Texte source ▸
# # # #

Les militants et sympathisants du Front de Gauche ont parfois du mal à se repérer au milieu de ces tirs croisés de critiques publiques. Ce qui, ces derniers mois, a compliqué la compréhension de la situation interne au Front de Gauche, c’est l’enchevêtrement complexe de divergences politiques réelles et de positions qui relevaient, au PCF comme au PG, de logiques d’appareil, avec ce que cela comporte de manœuvres et de postures plus ou moins artificielles. Sur la question des municipales, par exemple, toutes sortes d’arguments politiques et de beaux principes ont été mobilisés (et pas seulement au PCF) pour justifier des choix tactiques essentiellement dictés, en réalité, par la volonté d’obtenir un maximum de positions éligibles – et ce qui vient avec : l’argent, le prestige, etc.

De même, en suspendant provisoirement son adhésion au PGE, la direction du PG a adopté une simple posture qui ne fait pas avancer notre combat d’un centimètre. Les travailleurs ne connaissent pas le PGE ou ne s’y intéressent pas le moins du monde. Cette initiative du PG ne leur apprend rien sur ses idées et son programme. Elle est à mille lieues de leurs problèmes et de leurs aspirations.

# # # #

Extrait de données ▸
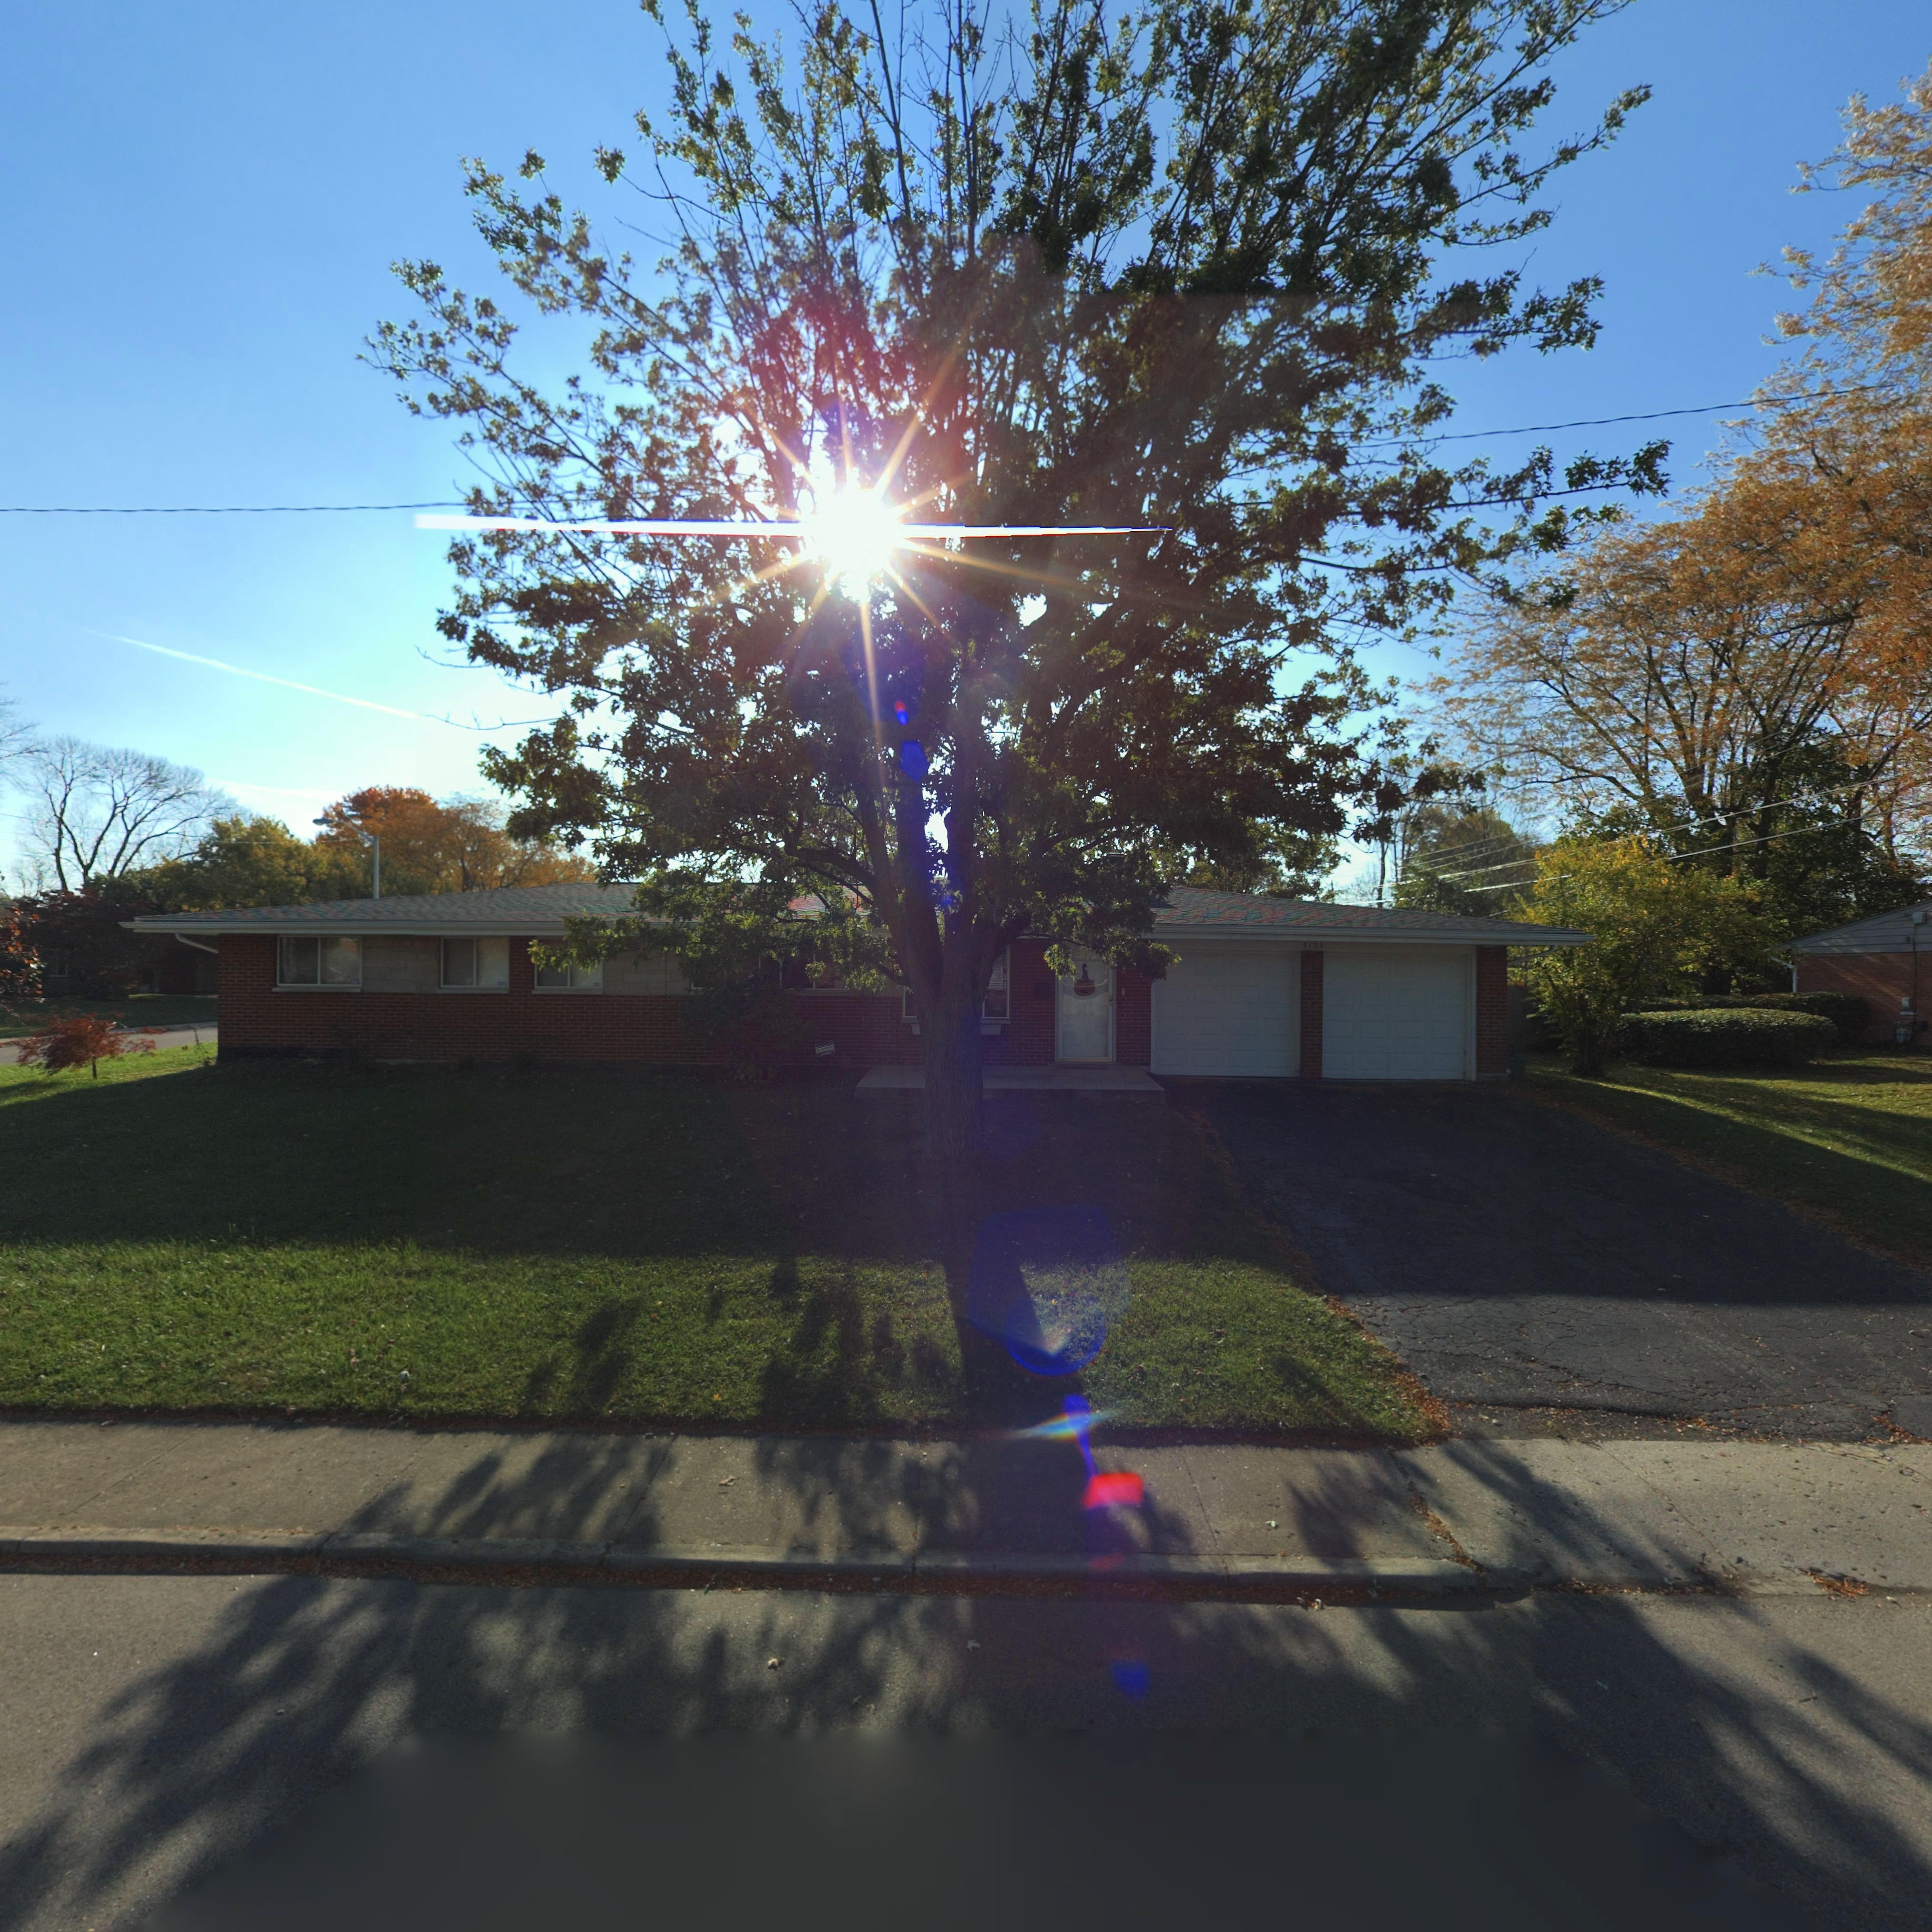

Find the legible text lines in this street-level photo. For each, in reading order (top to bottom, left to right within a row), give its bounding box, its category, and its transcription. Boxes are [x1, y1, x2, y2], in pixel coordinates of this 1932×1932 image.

# # # #

Dans le texte sur le Front de Gauche, relevez toutes les organisations politiques nommées, sous la forme où elles apparaissent. Les données forment un ensemble à part, distinct du texte.

Réponse ▸
- Front de Gauche
- PCF
- PG
- PGE